Seinfeld delivered a commencement address at Duke University over the weekend, which we covered here at PJ Media because antisemitic graduates decided to stage a walkout during his speech. Today, however, I want to talk about what he actually said during his speech.

“Privilege is a word that has taken quite a beating lately,” Seinfeld pointed out. “Privilege today seems to be the worst thing you can have. I would like to take a moment to defend it. Again, a lot of you are thinking, I can’t believe they invited this guy. Too late. I say, ‘Use your privilege.’ I grew up a Jewish boy from New York. That is a privilege if you want to be a comedian.”

Seinfeld continued:

If I messed up a funny story around my relatives, they would go ‘That’s not how you tell that joke. The prostitute has to be behind the drapes when the wife comes in.’ You went to Duke—that is an unbelievable privilege. I now have an Honorary Doctorate of Humane Letters degree from Duke University. And if I can figure out a way to use that, I will. I haven’t figured anything out yet. I think it’s pretty much as useful in real life as this outfit I’m wearing. But so what? I’ll take it. My point is we’re embarrassed about things we should be proud of and proud of things we should be embarrassed about. 


He continued by pointing out how, when he was writing his sitcom, there were Harvard guys involved, whom he said were fantastic, but they were all embarrassed to say they were from Harvard and never talked about it or mentioned it.

And then he threw shade at Harvard.

“I’m not talking about Harvard now,” Jerry clarified. “I’m talking about the way it used to be. You’re never going to believe this: Harvard used to be a great place to go to school. Now it’s Duke. You didn’t fake your fabulous education. You earned it. Be proud of it. Don’t just drop it on people right before you serve in pickleball.”

RelatedJerry Seinfeld Blames the ‘Extreme Left’ for Ruining Comedy

Then Seinfeld blasted AI, which he called, “the most embarrassing thing we’ve ever invented in mankind’s time on Earth.”
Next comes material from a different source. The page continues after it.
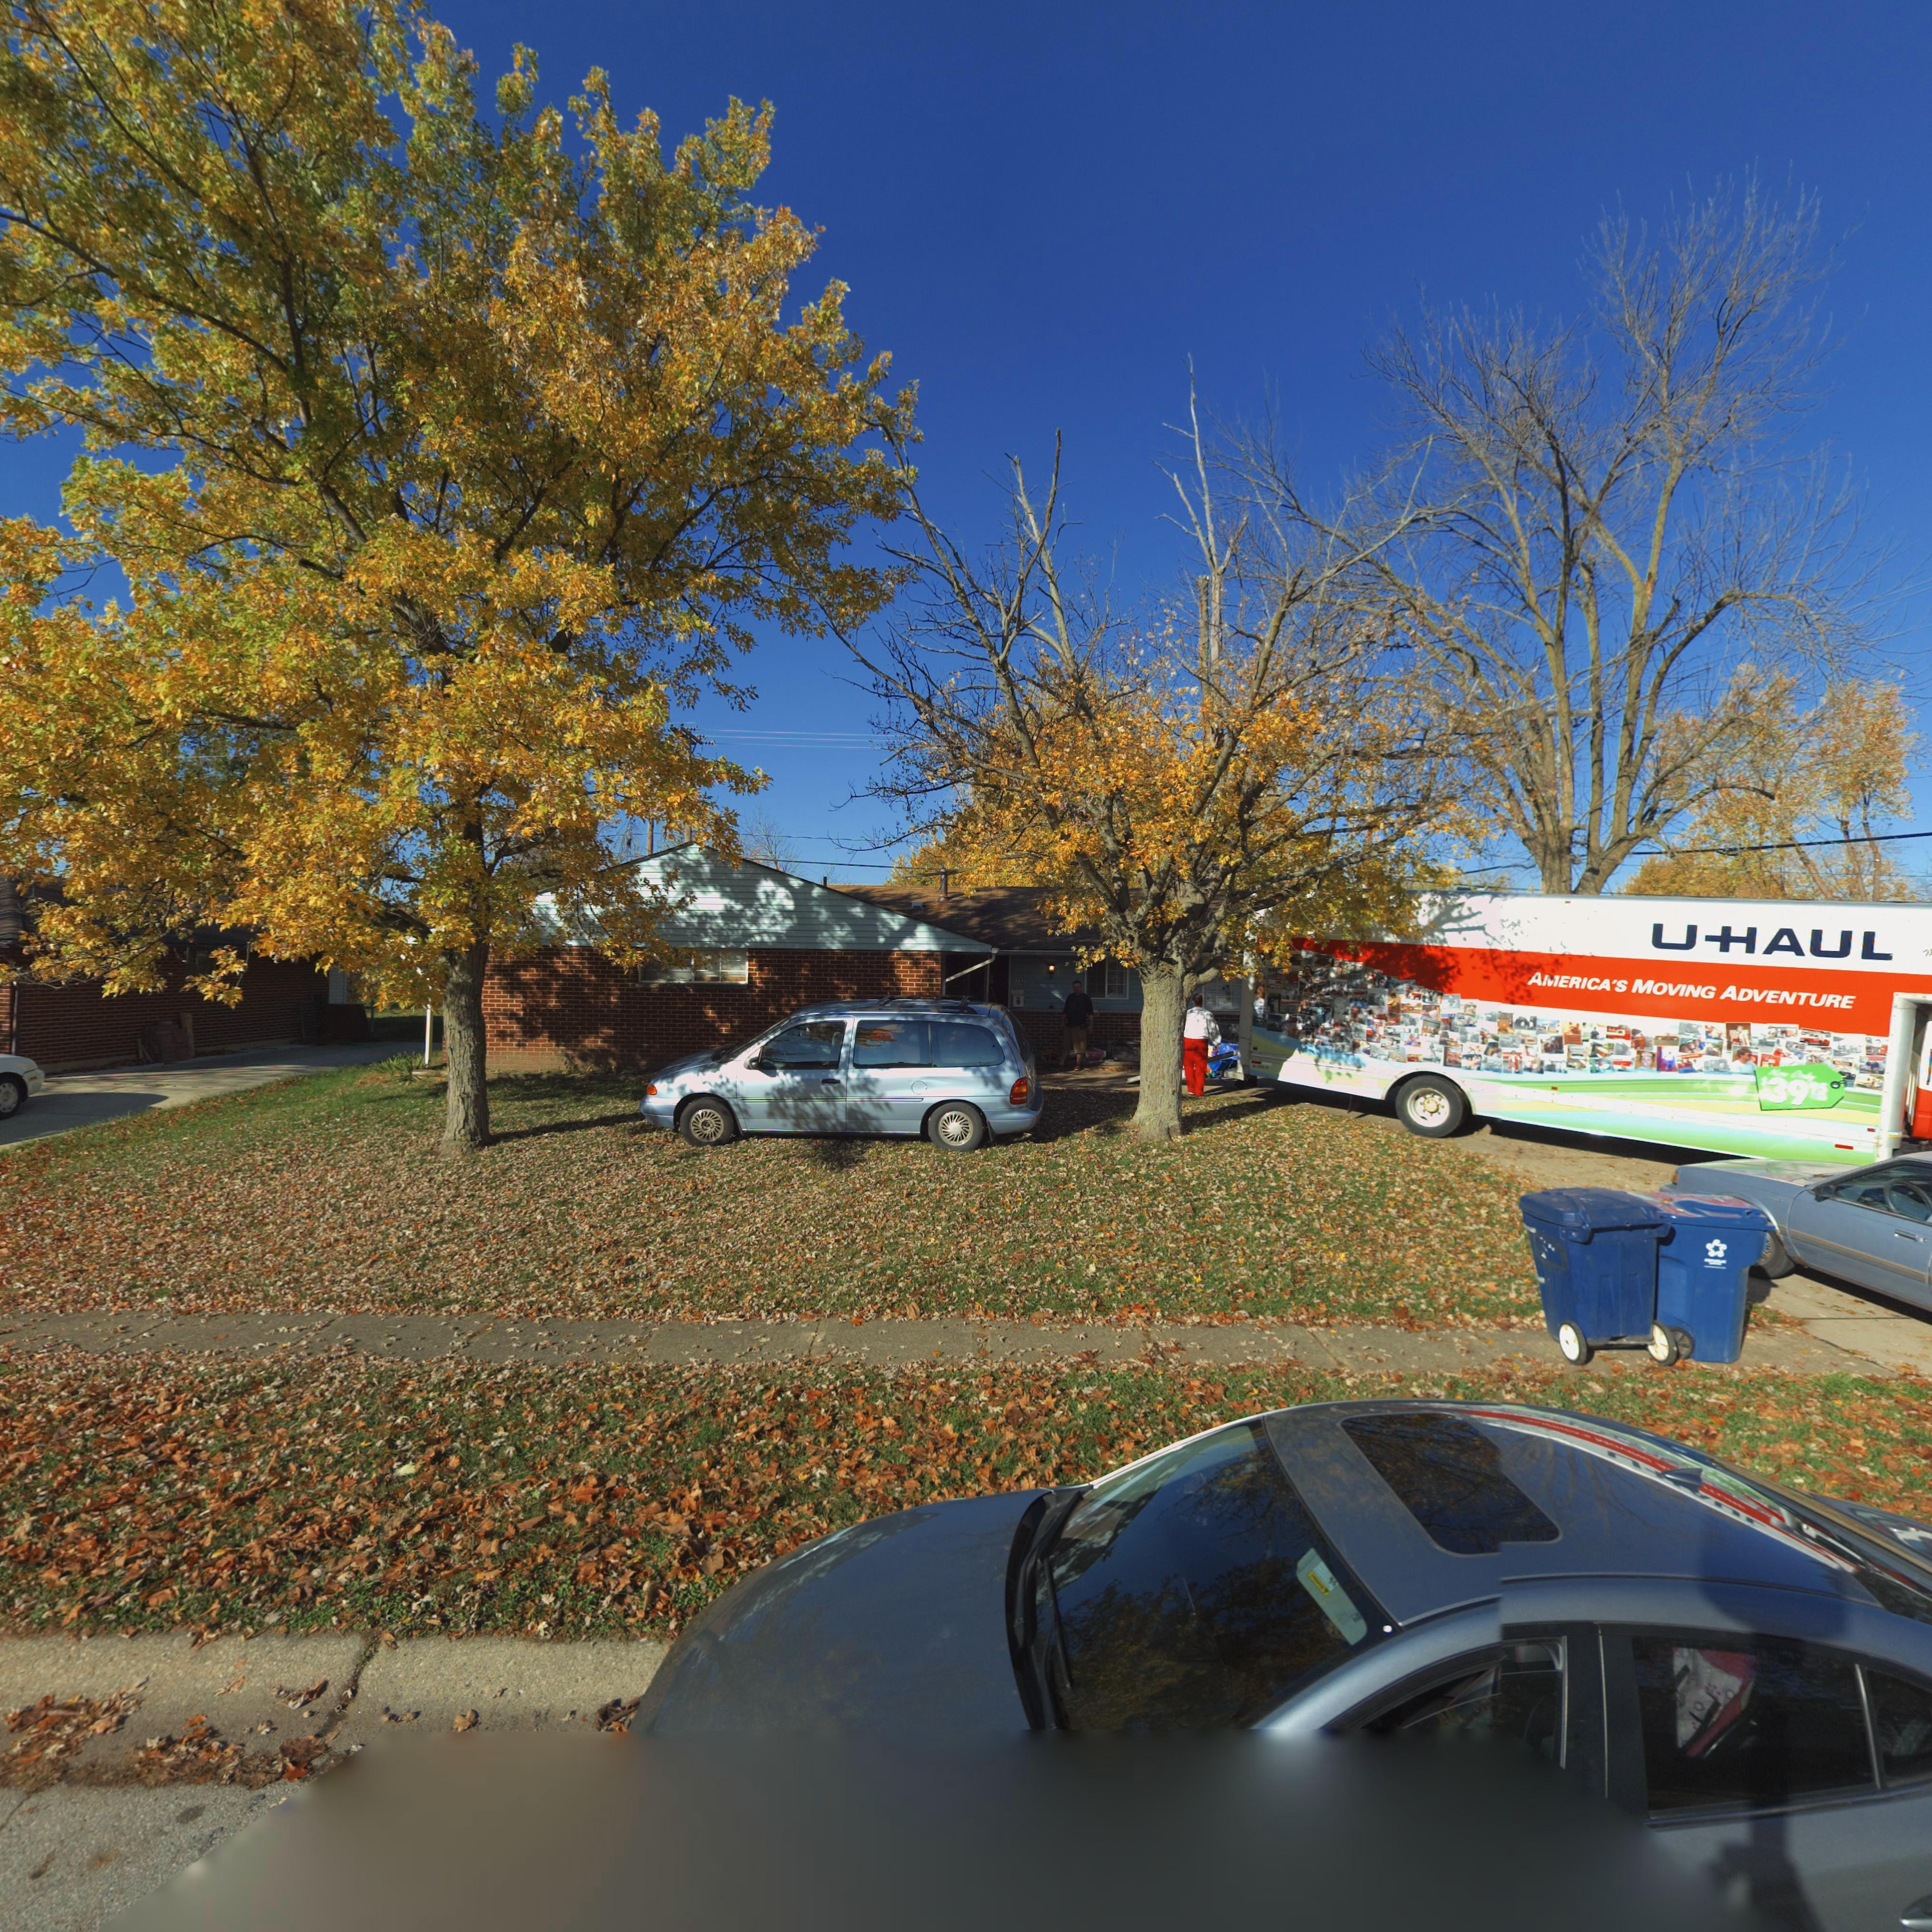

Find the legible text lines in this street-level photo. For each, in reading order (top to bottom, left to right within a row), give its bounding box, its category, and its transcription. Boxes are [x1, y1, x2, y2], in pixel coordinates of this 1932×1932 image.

[1013, 978, 1026, 984] StreetNumber: *7*7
Oh, so you can’t do the work? Is that what you’re telling me? You can’t figure it out. This seems to be the justification of AI: “I couldn’t do it.” This is something to be embarrassed about. The ad campaign for Chat GPT should be the opposite of Nike: You just can’t do it. Making fake brains is risky. Frankenstein proved that he was so dumb he thought a monster needed a sport jacket. It’s not a wine tasting, you’re terrorizing villagers. No one’s gonna tell you “I’m sorry, Mr. Stein, its jackets only this evening.” What I like is we’re smart enough to invent AI, dumb enough to need it, and still so stupid we can’t figure out if we did the right thing.

And then Seinfeld pointed out that people value finishing a project more than doing the work itself.


Making work easier, this is the problem. So obsessed with getting to the answer completing the project, producing a result—which are all valid things—but not where the richness of the human experience lies. The only two things you ever need to pay attention to in life, are work and love. Things that are self-justified in the experience and who cares about the result? Stop rushing to what you perceive as some valuable endpoint. Learn to enjoy the expenditure of energy that may or may not be on the correct path.

You can watch this portion of the speech here.

This is not something you’d expect to hear from a Jewish New Yorker, and yet he said it. And the graduates generally sounded as though they agreed with him. And yet, it was conservative messaging, not leftist propaganda. It wasn’t Seinfeld, a Jew, defending Israel over Hamas, this was him, espousing the value of education and hard work.